> Work required
Put every line of text from the rows below into a Markdown table with two columns, Number and Line, numbering the lines in order and skipping blank ones. Leave the pictures out.
-=-=-=-=-
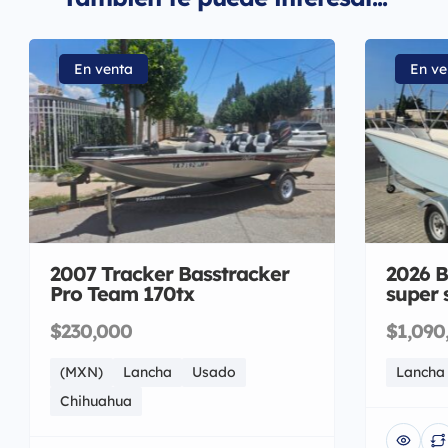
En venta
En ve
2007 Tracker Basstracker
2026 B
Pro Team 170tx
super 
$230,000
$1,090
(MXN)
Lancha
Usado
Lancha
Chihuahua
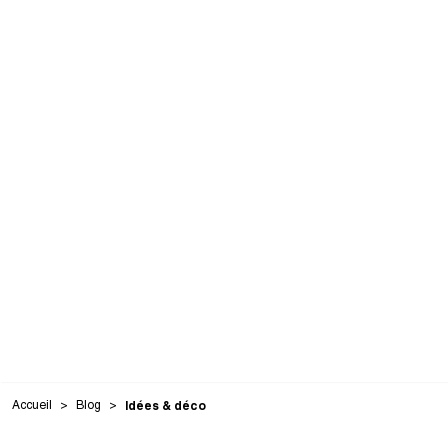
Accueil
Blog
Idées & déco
-=-=-=-=-
> Output for this task
| Number | Line |
|---|---|
| 1 | En venta |
| 2 | En ve |
| 3 | 2007 Tracker Basstracker |
| 4 | 2026 B |
| 5 | Pro Team 170tx |
| 6 | super  |
| 7 | $230,000 |
| 8 | $1,090 |
| 9 | (MXN) |
| 10 | Lancha |
| 11 | Usado |
| 12 | Lancha |
| 13 | Chihuahua |
| 14 | Accueil |
| 15 | Blog |
| 16 | Idées & déco |